Riko étouffa un rire. Même si on la considérait généralement comme l'aînée, Nana pouvait être tellement gamine parfois.
– Tu sais quoi ? Dit-elle. On la regardera toutes les deux, comme ça tu pourras me donner ton avis...
– Je ne suis pas sûre de m'y connaître assez en danse contemporaine pour ça, mais ok, ce dimanche ?
Au bout du fil, Riko hésita.
– Pas ce dimanche, dit-elle enfin, j'ai déjà un truc de prévu, mais la semaine prochaine pas de problème.

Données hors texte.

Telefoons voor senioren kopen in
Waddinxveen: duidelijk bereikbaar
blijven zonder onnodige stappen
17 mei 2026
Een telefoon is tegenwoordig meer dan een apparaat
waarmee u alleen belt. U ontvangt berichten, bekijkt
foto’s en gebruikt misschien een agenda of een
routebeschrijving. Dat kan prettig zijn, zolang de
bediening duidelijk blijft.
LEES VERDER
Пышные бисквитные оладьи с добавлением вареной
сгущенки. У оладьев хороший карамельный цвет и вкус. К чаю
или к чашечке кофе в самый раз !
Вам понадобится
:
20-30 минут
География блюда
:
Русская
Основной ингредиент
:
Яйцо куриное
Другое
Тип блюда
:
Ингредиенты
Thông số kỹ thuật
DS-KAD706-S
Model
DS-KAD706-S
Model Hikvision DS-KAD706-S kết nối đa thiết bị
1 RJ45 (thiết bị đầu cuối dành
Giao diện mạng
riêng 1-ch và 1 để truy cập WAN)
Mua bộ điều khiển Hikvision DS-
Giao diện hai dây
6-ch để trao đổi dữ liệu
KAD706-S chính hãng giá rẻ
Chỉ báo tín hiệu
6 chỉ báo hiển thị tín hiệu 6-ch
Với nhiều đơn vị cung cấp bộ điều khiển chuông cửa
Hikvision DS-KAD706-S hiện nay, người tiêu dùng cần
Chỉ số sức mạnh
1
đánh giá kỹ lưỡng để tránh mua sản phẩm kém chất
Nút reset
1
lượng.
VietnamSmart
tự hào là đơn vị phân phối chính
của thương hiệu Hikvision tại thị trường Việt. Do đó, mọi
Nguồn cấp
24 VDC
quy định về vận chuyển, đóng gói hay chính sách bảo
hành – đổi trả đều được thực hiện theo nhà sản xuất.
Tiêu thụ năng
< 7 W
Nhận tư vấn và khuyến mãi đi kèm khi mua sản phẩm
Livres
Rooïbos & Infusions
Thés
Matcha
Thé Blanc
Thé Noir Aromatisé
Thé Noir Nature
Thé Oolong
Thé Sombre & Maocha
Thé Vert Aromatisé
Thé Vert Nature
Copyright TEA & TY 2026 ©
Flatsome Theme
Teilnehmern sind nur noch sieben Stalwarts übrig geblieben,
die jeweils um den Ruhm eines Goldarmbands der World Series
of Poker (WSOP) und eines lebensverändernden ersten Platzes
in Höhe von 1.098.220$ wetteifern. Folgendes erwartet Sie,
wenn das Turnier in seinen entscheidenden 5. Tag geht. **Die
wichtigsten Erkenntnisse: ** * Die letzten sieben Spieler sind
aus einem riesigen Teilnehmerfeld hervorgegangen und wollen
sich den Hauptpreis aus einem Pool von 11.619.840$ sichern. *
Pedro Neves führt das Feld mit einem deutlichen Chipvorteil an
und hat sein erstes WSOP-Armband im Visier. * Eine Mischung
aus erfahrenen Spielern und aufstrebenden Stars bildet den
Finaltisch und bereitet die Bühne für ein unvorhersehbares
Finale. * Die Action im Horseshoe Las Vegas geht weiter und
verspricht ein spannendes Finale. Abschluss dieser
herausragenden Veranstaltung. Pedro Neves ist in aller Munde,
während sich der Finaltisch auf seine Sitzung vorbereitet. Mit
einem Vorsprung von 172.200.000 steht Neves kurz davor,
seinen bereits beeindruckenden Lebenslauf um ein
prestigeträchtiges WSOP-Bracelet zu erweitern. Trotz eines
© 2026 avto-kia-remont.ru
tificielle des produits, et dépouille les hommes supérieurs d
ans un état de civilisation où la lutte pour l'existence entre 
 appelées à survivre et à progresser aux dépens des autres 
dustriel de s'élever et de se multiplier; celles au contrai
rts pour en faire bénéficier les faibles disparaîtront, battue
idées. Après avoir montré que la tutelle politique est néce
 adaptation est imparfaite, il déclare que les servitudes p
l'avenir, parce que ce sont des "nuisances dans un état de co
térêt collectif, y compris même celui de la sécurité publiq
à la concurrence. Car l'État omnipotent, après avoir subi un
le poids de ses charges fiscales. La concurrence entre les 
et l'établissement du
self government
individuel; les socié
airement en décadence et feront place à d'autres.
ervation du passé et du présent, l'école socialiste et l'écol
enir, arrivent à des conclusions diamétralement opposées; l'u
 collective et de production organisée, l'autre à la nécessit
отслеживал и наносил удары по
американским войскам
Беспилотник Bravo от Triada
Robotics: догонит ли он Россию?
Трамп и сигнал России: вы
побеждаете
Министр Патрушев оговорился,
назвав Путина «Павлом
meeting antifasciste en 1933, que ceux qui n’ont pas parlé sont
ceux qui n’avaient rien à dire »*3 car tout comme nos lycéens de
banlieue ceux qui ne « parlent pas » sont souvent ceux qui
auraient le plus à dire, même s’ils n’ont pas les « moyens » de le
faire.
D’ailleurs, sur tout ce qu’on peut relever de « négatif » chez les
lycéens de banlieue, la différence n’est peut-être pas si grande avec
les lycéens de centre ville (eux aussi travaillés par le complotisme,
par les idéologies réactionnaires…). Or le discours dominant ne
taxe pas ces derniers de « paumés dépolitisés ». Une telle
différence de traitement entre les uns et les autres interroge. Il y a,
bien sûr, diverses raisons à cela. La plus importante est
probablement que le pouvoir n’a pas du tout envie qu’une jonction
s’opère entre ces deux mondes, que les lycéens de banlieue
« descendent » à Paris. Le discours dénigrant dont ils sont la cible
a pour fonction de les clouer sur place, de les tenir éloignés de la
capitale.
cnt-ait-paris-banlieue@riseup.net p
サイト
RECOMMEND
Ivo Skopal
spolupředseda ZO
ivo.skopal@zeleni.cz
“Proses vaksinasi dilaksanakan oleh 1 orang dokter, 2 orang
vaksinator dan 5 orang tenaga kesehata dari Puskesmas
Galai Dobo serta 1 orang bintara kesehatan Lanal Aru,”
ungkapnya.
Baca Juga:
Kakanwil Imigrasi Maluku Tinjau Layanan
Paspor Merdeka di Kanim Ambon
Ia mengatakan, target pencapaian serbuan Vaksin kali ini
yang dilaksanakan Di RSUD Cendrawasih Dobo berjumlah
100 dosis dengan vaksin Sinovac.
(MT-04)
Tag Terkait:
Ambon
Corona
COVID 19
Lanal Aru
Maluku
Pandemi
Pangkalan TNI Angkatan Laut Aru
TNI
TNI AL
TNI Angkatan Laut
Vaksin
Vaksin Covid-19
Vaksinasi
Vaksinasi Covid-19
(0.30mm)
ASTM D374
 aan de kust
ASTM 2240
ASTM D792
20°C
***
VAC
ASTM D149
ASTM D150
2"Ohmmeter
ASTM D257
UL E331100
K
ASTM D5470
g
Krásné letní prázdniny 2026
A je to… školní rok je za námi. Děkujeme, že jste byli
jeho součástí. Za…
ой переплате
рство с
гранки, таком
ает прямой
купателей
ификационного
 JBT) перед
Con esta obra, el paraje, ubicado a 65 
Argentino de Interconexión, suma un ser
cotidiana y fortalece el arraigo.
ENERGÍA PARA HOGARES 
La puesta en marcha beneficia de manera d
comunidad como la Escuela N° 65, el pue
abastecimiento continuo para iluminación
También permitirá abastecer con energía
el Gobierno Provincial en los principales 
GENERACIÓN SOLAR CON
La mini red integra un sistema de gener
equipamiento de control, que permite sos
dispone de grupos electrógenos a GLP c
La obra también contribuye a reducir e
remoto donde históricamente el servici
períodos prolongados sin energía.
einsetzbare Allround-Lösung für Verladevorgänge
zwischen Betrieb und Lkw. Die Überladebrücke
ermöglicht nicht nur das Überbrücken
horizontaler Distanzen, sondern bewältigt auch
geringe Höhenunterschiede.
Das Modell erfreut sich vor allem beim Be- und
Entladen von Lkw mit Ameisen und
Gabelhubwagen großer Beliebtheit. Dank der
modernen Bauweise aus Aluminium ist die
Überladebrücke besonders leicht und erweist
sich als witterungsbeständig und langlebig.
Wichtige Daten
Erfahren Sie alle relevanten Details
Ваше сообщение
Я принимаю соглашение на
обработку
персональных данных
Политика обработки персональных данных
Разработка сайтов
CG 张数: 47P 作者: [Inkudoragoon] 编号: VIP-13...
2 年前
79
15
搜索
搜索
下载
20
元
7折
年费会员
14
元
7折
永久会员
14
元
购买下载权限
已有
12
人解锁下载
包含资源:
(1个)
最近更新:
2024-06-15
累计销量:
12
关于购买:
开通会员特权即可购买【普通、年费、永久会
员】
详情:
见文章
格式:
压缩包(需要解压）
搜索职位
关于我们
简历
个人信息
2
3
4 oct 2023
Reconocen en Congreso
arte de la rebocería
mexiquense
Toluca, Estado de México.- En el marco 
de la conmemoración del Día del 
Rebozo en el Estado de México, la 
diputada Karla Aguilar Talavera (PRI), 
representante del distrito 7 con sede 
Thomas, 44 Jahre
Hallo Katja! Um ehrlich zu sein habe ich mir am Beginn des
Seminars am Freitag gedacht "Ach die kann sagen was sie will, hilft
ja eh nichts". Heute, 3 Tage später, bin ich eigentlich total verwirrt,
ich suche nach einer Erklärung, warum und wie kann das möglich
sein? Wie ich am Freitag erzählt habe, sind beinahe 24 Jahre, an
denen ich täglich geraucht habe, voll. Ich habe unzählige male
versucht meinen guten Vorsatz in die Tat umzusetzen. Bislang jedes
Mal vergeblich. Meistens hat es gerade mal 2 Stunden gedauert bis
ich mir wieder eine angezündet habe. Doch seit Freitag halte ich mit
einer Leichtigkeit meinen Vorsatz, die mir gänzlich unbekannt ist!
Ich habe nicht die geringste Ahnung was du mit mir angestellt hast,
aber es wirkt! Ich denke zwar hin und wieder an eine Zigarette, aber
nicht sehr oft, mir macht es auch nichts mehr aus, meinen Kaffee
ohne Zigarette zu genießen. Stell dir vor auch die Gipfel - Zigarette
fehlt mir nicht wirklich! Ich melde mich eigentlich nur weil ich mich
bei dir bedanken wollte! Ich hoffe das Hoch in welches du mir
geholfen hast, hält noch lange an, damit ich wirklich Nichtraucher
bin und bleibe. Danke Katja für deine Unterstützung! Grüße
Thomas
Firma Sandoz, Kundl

– D'accord, on fait comme ça, dit Nanaka. Encore désolée !
– T'en fais pas.
Puis elles raccrochèrent.
Pas ce dimanche, j'ai déjà un truc de prévu, avait-elle dit.
Assise sur le siège passager, Nanaka garda le silence. Il n'était pas dans les habitudes de Riko de lui faire des cachotteries. Depuis qu'elles étaient petites, toutes les deux partageaient tout et n'avaient aucun secret l'une pour l'autre.
Peut-être que c'est juste une chose sans importance, se dit-elle.
Pourtant, le ton sur lequel Riko l'avait dit avait éveillé l'attention de Nanaka. Après tout, elle avait été inspecteur de police dans une autre vie.
Je vais essayer d'en savoir plus...
Le coude posé sur le rebord de la portière, Nanaka regarda la ville défiler sans la voir. En temps normal, elle ne se serait pas permise de fouiller dans la vie de sa sœur. Mais Riko avait autrefois perdu la vie dans des circonstances troubles et Nanaka s'était promis que cela ne se produirait plus. Elle ne laisserait plus sa petite sœur affronter des difficultés sans l'aider. Même si c'était contre son gré.
Quarante-cinq minutes plus tard, l'entrée de l'Ikebukuro Sports Center se profila et Nanaka rangea ces pensées dans un coin de sa tête. Elle s'en occuperait plus tard.